# US citizen visiting boyfriend for month in Canada



## milkwasabadchoice (Jul 29, 2009)

hello. I have a few questions regarding visiting my boyfriend in Canada. I have been reading so many different things online & it all has me confused.

In a few months I will be flying on a round trip ticket out from the USA to Canada for a month long visit. When I arrive what should I expect from customs? I read that I may need to prove I am returning to the states by owning property (which I do not own) or have a job waiting for me at home.What do they need to prove I have a job I'd be returning to?


I also read that they require a certain amount of money for the visitor to have.Well I'll be staying with him so I will hardly be spending any & intend to bring around $1300 (could end up more depending on my departure). 

I also read that I need to prove I have ties to Canada & would need a letter of invitation.Should I just say I'm on vacation visiting friends?
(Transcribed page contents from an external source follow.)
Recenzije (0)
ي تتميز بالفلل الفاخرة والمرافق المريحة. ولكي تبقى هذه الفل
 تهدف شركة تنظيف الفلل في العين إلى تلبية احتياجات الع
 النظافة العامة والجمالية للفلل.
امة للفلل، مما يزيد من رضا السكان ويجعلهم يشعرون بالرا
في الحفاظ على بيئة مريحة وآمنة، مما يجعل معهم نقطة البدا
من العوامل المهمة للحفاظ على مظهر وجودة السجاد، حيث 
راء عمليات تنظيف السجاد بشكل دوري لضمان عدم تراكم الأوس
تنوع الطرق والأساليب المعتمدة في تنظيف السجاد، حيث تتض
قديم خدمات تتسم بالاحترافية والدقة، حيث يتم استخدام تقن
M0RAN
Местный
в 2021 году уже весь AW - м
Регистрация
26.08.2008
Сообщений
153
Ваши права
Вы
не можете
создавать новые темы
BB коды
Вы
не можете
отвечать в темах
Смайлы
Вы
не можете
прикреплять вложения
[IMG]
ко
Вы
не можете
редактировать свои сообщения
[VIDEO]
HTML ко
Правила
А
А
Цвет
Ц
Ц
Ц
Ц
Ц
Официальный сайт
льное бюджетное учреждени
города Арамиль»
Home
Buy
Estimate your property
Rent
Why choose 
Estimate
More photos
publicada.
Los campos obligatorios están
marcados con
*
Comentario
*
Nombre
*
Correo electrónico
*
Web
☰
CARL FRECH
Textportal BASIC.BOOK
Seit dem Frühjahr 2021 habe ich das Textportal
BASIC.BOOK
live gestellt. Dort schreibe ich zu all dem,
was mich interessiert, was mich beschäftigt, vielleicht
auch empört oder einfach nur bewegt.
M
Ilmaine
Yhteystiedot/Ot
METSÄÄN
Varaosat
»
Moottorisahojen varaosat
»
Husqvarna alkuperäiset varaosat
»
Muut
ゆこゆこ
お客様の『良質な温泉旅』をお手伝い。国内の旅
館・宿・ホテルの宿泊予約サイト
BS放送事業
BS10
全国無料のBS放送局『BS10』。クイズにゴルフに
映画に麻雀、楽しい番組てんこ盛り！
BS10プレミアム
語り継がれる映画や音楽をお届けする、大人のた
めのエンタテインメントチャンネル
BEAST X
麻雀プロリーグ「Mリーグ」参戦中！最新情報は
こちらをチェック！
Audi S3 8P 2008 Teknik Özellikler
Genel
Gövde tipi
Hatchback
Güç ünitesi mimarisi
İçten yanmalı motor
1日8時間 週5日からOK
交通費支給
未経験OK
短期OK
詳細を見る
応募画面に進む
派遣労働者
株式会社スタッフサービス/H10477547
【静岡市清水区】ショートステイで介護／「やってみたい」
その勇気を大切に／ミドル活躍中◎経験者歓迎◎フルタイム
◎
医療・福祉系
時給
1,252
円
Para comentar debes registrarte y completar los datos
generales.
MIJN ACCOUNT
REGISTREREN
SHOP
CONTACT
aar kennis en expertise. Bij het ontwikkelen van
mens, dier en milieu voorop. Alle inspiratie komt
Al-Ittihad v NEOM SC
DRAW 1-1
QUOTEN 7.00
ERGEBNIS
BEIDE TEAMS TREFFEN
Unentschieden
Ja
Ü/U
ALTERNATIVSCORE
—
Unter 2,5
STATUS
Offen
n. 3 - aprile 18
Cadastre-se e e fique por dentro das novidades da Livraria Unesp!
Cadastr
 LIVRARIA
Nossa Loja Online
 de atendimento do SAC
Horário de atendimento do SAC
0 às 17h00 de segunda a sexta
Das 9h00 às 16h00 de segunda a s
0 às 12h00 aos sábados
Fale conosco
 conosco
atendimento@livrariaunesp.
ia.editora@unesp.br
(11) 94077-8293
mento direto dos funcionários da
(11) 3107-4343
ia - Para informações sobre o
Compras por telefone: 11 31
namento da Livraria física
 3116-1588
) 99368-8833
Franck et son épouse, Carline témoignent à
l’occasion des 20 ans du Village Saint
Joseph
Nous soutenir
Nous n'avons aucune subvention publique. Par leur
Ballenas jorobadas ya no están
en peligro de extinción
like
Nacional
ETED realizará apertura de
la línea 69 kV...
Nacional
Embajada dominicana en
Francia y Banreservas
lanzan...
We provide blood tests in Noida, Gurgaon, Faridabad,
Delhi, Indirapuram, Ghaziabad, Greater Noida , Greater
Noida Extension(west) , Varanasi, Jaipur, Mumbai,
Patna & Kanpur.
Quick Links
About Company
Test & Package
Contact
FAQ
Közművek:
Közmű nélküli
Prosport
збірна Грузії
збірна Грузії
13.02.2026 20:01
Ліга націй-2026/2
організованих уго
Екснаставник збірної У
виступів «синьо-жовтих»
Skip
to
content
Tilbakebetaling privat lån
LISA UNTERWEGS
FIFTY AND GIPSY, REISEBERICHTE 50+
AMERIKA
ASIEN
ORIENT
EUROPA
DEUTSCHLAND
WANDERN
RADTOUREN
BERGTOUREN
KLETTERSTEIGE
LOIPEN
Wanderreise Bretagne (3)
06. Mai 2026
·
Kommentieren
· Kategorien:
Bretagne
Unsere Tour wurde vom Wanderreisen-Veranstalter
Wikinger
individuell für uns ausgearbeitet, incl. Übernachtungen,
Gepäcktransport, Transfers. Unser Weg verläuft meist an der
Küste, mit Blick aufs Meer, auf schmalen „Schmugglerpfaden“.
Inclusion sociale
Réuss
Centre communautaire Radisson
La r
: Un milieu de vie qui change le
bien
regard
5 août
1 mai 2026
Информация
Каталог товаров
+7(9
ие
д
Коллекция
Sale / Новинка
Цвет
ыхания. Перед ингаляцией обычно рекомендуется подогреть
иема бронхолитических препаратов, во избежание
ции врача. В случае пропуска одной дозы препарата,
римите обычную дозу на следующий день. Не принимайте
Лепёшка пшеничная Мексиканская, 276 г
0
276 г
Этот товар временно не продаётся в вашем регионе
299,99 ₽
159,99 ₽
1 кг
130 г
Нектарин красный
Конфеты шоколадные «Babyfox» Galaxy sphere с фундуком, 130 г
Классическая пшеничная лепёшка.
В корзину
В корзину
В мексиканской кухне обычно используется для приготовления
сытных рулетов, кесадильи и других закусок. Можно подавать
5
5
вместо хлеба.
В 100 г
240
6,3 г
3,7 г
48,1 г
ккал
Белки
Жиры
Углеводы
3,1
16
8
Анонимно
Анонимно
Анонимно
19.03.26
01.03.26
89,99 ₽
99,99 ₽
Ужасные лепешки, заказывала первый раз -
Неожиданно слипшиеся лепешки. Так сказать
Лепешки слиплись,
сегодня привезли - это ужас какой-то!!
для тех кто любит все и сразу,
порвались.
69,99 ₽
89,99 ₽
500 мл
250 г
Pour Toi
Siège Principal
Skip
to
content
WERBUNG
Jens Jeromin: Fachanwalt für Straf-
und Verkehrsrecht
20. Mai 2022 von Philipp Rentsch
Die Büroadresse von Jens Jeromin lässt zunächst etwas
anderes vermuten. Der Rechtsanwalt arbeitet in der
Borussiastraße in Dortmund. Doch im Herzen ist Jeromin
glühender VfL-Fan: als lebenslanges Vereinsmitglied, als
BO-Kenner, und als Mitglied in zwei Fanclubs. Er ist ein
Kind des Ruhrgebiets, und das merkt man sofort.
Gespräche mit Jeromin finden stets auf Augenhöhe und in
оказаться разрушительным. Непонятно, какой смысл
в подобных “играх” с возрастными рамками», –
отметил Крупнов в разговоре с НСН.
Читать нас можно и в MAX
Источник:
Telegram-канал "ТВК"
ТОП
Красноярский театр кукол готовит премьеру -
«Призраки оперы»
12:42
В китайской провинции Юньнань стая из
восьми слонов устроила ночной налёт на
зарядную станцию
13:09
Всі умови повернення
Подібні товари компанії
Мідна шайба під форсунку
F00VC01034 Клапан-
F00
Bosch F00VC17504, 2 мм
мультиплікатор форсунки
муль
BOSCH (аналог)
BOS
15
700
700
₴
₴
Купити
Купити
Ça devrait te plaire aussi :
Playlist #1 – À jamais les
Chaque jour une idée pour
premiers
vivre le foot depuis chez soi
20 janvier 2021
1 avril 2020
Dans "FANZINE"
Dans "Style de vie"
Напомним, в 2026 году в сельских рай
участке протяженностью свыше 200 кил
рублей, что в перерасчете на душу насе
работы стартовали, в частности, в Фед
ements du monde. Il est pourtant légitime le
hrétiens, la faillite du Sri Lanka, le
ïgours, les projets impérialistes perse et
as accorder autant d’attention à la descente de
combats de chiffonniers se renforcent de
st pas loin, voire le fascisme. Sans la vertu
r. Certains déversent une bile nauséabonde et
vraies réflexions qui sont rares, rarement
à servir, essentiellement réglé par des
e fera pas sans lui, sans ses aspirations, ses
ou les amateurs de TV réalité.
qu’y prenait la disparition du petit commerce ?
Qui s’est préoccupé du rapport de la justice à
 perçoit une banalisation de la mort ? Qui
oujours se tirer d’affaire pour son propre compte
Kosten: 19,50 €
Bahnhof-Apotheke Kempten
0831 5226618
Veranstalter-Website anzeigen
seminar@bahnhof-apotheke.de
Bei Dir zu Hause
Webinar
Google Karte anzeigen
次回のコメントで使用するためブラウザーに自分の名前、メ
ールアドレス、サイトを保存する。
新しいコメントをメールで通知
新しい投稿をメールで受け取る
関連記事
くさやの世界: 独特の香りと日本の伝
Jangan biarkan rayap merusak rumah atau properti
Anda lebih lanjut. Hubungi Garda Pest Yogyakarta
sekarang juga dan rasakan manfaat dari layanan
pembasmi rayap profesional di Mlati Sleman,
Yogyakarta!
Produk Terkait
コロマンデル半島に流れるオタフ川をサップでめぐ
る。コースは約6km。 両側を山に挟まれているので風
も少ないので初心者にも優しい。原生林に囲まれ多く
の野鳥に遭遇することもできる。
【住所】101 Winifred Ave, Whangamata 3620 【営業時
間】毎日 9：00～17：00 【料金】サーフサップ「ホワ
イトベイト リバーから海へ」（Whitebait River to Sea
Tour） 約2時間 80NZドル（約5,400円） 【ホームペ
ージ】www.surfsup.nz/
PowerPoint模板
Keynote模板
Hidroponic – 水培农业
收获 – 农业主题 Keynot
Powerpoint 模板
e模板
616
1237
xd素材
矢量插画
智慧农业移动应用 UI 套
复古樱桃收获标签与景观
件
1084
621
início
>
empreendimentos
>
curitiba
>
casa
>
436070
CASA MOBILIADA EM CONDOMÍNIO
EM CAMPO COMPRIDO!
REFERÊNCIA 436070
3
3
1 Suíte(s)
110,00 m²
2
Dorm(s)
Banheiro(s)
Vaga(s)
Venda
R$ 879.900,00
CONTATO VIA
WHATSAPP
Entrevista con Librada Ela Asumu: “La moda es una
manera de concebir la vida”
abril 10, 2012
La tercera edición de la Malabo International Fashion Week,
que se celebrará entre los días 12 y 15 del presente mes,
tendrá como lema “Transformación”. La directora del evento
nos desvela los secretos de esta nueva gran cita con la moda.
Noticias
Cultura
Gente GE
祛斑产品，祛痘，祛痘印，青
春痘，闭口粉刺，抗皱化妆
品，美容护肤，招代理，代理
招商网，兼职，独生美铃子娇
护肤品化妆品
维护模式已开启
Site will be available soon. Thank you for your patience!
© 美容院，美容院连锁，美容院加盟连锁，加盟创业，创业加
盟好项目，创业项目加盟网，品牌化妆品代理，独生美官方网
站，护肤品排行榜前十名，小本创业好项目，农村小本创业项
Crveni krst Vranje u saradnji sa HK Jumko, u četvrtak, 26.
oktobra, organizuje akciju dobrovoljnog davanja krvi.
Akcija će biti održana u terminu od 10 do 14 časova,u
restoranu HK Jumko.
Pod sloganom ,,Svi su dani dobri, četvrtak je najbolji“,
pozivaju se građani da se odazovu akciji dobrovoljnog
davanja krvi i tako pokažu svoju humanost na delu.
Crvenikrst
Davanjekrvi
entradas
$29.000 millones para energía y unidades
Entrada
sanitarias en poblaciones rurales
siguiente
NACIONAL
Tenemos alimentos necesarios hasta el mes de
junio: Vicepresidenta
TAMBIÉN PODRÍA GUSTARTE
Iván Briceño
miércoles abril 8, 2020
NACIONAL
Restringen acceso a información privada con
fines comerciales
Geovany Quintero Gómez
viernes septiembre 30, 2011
Will I need to provide an address of where I will be staying & will I need to disclose my relationship & how I met this person, etc?

IF by some chance I decide to stay longer than the month by a few weeks (I'd have to buy a new ticket of course) would I need to file for an extension? They would stamp my passport book with the date on my ticket correct?


Sorry for all the questions but I'd hate to spend over $700 for a ticket & then get turned away.I'm possibly over thinking too much but I just want to do everything correctly. Thank you to anyone who responds.


----------



## Auld Yin (Mar 10, 2009)

milkwasabadchoice said:


> hello. I have a few questions regarding visiting my boyfriend in Canada. I have been reading so many different things online & it all has me confused.
> 
> In a few months I will be flying on a round trip ticket out from the USA to Canada for a month long visit. When I arrive what should I expect from customs? I read that I may need to prove I am returning to the states by owning property (which I do not own) or have a job waiting for me at home.What do they need to prove I have a job I'd be returning to?
> 
> ...


As a visitor to Canada you may come for up to 6 months. All you need is a return ticket to prove/indicate you're going back to USA. You may be asked where you're going in Canada and an address would be helpful, but not essential. You could well be coming here to tour and have no fixed address to go to. You do not require to discuss your relationship. Having $1300 is sufficient funds if you don't require to pay for accomodation. I doubt customs/immigration will ask if you have funds with you. You do not need to apply for visitors extension unless you stay more than 6 months. You do not need to own property in the USA or that you go to work/have a job waiting for you.
You are coming on vacation and we welcome you here. Hope you enjoy our country.


----------